G. Skliutė's Master's thesis aims to evaluate the changes in gene expression in endometrial stem cells induced by in vitro cultivation and to study the properties of stem cells of menstrual origin as well as their potential to differentiate in epithelial direction. Endometrial cells from non-pregnant women have been found to have lower expression of genes responsible for cell renewal, which can lead to faster ageing and poorer reproductive potential. Menstrual stem cells, which are easier and safer to obtain than endometrial stem cells, have also been found to have properties that could make them useful for the diagnosis and treatment of reproductive disorders.
Gabrielė Bumbulytė's work "Search for compounds in essential oils of thyme (Thymus vulgaris L.), spearmint (Mentha spicata L.), and in metabolites of microscopic fungi that repel the mealworm beetle (Tenebrio molitor L.)" has been recognized as the best paper in agriculture. Her supervisor is Professor Vincas Būda.
Entomophagy is part of a sustainable human diet as insects are able to feed on a wide variety of forage, with low greenhouse gas emissions and lower water consumption than conventional livestock production. In the future, insects may become an integral part of the diet of humans and animals raised for food. Research into finding alternative sources to the existing food industry is currently gaining momentum worldwide, as is the popularity of organic insect farms, which allow insects or insect products to be included in people's daily diets.
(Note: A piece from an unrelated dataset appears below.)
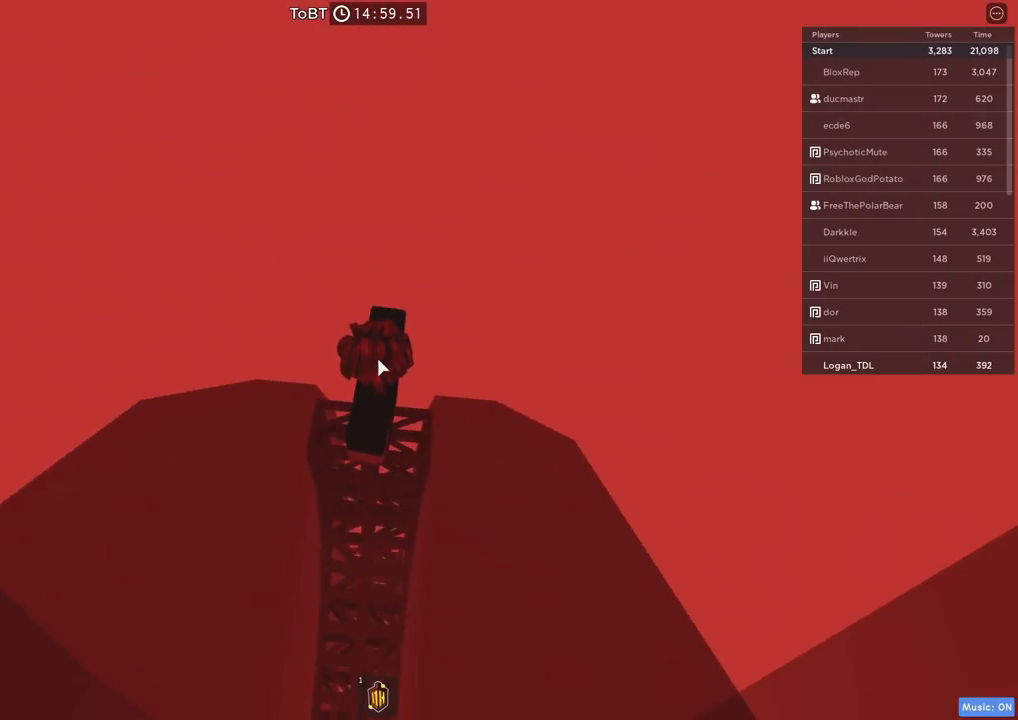
{"keys": ["space", "w"], "events": [[367, "w", "down"], [450, "space", "down"]]}
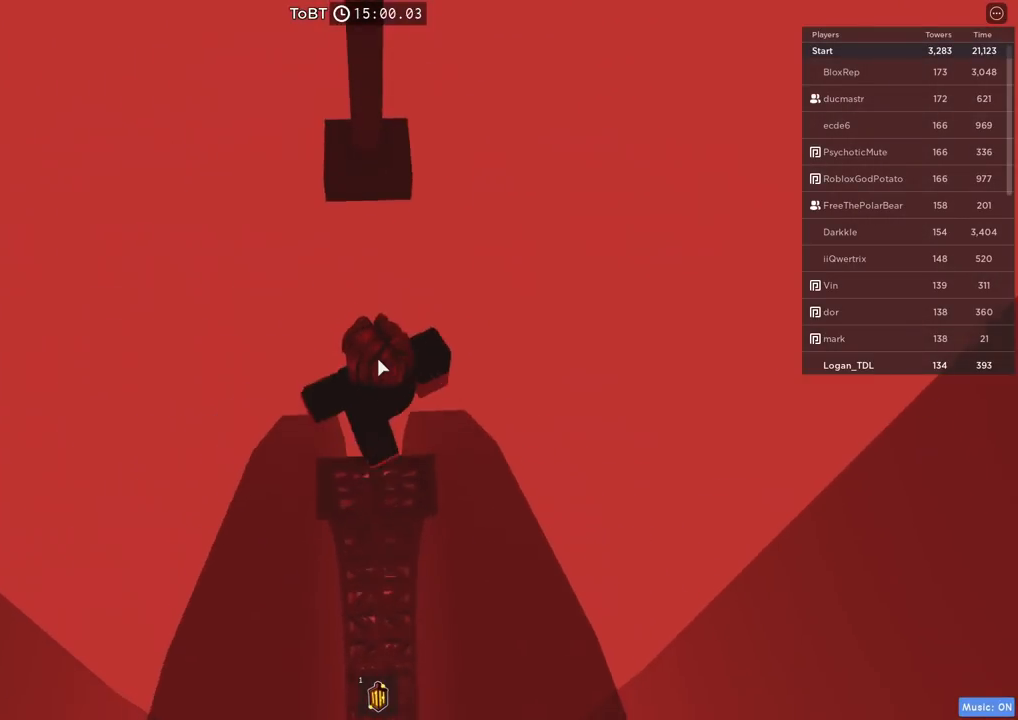
{"keys": ["w"], "events": [[100, "space", "up"]]}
According to the paper by G. Bumbulytė, the mealworm beetle (Tenebrio molitor L.) is easy to grow, has a relatively high biomass gain, is nutritious and a rich source of protein. An important step in insect rearing is the collection of their biomass increments – separating them from the feeding medium and from dead insects. This could be achieved by using repellents.
The individual volatile compounds in essential oils are well suited for insect control as natural repellents. In addition, all stages of mealworm beetle develop in cereal crops and are exposed to unfavourable conditions for their development, such as microscopic fungi in cereals. Potential repellent compounds can also be found in volatile metabolites secreted by cereal microscopic fungi. In this work, the effects of natural essential oil compounds and volatile metabolites released by cereal microscopic fungi are evaluated.
The project, organized by the LUYS and the MFA, aims to encourage postgraduate students to produce high level, relevant to society and industry Master's theses, which would be recognized not only in Lithuania but also worldwide and to encourage them to move on to their doctoral studies.